### WHAT TO WORK ON
Go through the records and copy each line where the word "middle" occurs.

### INPUT MATERIAL

# # # # # # #

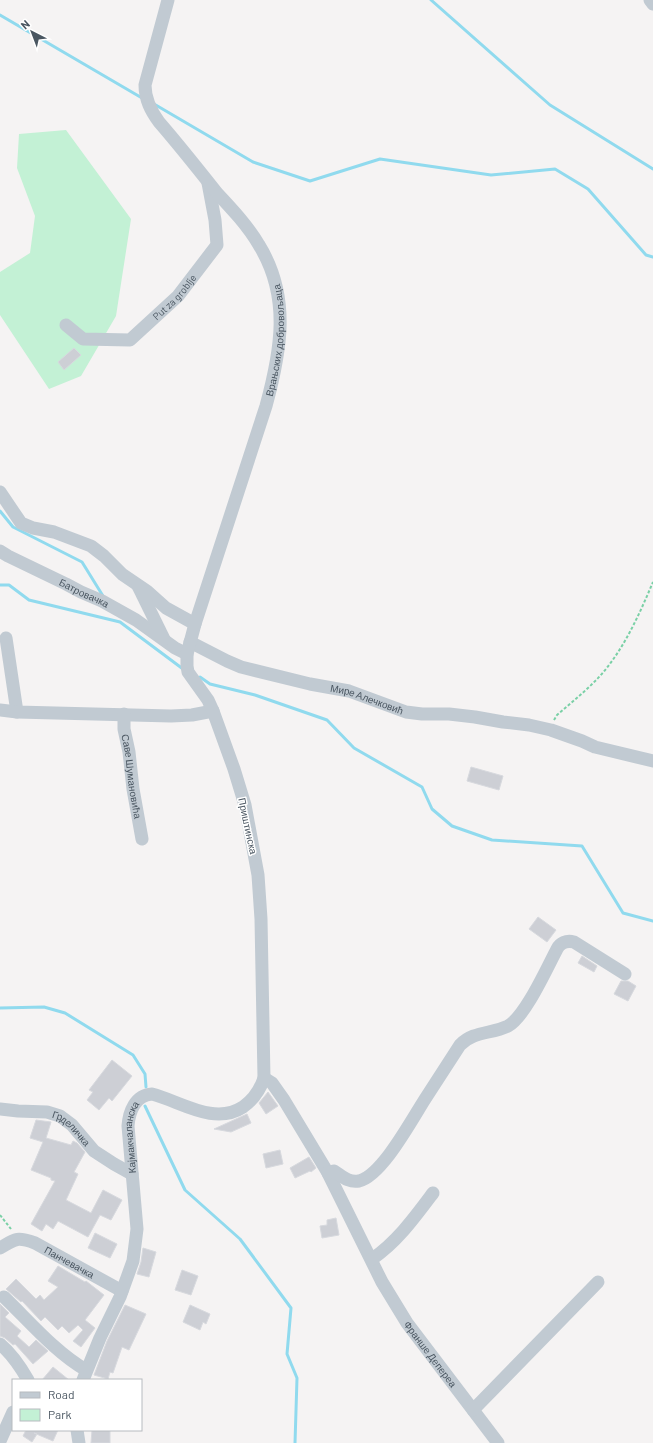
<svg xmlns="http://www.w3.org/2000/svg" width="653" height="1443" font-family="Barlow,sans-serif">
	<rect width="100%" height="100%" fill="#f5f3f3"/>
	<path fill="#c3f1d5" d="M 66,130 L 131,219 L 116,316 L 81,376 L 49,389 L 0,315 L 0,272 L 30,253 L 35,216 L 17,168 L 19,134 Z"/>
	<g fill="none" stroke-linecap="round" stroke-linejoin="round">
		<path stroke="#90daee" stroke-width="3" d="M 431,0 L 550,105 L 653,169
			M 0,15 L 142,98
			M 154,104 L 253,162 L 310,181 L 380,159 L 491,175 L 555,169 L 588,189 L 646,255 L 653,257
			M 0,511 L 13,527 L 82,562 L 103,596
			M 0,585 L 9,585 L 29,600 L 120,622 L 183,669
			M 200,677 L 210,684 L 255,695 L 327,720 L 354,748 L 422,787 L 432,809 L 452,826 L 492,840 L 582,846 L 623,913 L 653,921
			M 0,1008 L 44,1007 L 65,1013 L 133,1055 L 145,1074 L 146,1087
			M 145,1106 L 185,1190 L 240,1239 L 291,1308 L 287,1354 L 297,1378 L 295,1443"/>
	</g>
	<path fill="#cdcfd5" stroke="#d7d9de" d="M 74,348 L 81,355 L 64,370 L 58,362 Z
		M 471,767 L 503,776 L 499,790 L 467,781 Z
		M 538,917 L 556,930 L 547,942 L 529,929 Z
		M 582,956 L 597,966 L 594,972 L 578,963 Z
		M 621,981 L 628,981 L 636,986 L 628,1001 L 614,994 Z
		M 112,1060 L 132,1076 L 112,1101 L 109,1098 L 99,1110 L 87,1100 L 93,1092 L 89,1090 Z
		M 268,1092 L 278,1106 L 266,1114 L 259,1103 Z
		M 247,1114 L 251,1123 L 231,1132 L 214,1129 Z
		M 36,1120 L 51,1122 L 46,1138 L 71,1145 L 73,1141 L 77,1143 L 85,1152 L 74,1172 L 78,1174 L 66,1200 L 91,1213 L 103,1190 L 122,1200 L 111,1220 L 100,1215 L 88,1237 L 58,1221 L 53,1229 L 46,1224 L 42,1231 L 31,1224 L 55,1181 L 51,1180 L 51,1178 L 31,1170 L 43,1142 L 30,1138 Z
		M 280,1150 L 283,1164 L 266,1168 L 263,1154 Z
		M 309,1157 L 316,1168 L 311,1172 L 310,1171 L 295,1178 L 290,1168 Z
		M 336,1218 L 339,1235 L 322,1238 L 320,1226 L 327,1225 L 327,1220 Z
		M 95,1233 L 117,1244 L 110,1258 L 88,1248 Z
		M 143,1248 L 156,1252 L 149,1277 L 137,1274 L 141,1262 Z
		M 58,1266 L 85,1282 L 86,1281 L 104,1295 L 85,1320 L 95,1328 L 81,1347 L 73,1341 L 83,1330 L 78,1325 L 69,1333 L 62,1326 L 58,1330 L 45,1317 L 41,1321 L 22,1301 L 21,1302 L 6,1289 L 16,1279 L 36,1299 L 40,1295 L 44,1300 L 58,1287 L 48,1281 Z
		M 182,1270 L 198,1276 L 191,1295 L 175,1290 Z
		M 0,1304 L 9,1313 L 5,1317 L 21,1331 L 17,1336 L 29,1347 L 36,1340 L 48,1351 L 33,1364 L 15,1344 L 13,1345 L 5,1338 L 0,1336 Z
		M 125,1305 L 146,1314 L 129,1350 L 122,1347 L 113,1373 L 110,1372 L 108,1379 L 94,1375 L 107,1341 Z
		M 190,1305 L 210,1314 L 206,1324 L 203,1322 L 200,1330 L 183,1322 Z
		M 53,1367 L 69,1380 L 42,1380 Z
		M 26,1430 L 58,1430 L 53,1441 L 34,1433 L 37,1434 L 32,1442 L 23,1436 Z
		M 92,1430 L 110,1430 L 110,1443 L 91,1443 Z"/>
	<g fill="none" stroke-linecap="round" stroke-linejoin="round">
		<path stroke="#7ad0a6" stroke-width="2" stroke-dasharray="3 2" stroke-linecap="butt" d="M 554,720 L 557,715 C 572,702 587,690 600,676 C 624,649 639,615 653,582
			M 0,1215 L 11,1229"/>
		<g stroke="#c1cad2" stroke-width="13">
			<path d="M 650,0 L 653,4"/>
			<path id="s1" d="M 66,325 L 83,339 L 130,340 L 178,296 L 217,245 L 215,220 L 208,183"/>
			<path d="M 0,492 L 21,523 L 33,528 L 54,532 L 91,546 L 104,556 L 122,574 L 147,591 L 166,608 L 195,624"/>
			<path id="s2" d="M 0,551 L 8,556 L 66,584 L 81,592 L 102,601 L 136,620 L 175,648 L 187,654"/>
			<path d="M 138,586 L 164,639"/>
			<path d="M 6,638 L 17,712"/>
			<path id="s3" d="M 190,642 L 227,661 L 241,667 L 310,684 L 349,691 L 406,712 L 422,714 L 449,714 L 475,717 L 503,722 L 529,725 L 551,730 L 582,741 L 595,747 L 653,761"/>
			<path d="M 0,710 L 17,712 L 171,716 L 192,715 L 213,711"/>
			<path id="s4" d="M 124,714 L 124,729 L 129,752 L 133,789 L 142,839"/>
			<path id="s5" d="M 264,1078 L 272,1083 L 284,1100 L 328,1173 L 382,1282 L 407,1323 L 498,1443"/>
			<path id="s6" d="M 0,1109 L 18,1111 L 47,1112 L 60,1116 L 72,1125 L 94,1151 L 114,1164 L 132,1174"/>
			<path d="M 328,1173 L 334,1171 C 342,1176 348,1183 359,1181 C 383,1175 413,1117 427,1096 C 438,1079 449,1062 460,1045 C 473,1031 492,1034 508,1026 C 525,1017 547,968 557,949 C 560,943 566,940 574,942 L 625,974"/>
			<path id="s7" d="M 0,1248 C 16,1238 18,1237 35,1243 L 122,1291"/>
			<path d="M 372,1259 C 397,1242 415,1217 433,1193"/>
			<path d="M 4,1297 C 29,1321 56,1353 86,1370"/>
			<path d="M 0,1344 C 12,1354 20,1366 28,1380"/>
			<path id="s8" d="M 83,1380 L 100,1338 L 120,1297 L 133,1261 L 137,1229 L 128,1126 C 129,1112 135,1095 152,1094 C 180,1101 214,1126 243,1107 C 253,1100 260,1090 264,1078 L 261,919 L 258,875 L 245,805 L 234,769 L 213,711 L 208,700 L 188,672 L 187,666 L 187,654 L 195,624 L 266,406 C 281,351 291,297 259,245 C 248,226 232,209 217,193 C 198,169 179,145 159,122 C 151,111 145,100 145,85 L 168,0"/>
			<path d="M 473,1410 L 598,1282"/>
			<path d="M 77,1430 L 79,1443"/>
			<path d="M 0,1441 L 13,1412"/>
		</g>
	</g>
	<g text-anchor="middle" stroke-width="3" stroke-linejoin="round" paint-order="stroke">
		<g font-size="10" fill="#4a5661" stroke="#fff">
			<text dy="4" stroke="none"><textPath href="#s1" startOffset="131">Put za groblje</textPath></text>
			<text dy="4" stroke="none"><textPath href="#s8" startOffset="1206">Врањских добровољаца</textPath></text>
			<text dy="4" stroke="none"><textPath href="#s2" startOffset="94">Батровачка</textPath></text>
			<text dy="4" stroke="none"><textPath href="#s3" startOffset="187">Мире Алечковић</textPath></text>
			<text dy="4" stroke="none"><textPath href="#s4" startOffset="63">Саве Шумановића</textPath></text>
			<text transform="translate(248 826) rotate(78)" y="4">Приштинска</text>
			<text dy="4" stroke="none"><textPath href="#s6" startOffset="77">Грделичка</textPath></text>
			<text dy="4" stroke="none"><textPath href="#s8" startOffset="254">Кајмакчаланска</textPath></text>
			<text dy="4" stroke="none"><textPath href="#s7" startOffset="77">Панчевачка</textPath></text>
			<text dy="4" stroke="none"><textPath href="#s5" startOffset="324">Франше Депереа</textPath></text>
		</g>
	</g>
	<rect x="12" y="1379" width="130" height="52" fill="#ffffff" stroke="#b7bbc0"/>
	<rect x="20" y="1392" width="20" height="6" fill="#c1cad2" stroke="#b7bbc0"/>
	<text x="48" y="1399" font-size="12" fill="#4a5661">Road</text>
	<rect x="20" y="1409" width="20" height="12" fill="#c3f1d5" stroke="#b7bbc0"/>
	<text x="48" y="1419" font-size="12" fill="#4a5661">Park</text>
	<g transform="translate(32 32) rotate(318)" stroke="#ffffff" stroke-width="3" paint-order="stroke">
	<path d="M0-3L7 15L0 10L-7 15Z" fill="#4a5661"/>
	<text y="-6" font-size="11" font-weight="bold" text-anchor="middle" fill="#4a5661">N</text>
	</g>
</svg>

# # # # # # #

### SOLUTION
	<g text-anchor="middle" stroke-width="3" stroke-linejoin="round" paint-order="stroke">
	<text y="-6" font-size="11" font-weight="bold" text-anchor="middle" fill="#4a5661">N</text>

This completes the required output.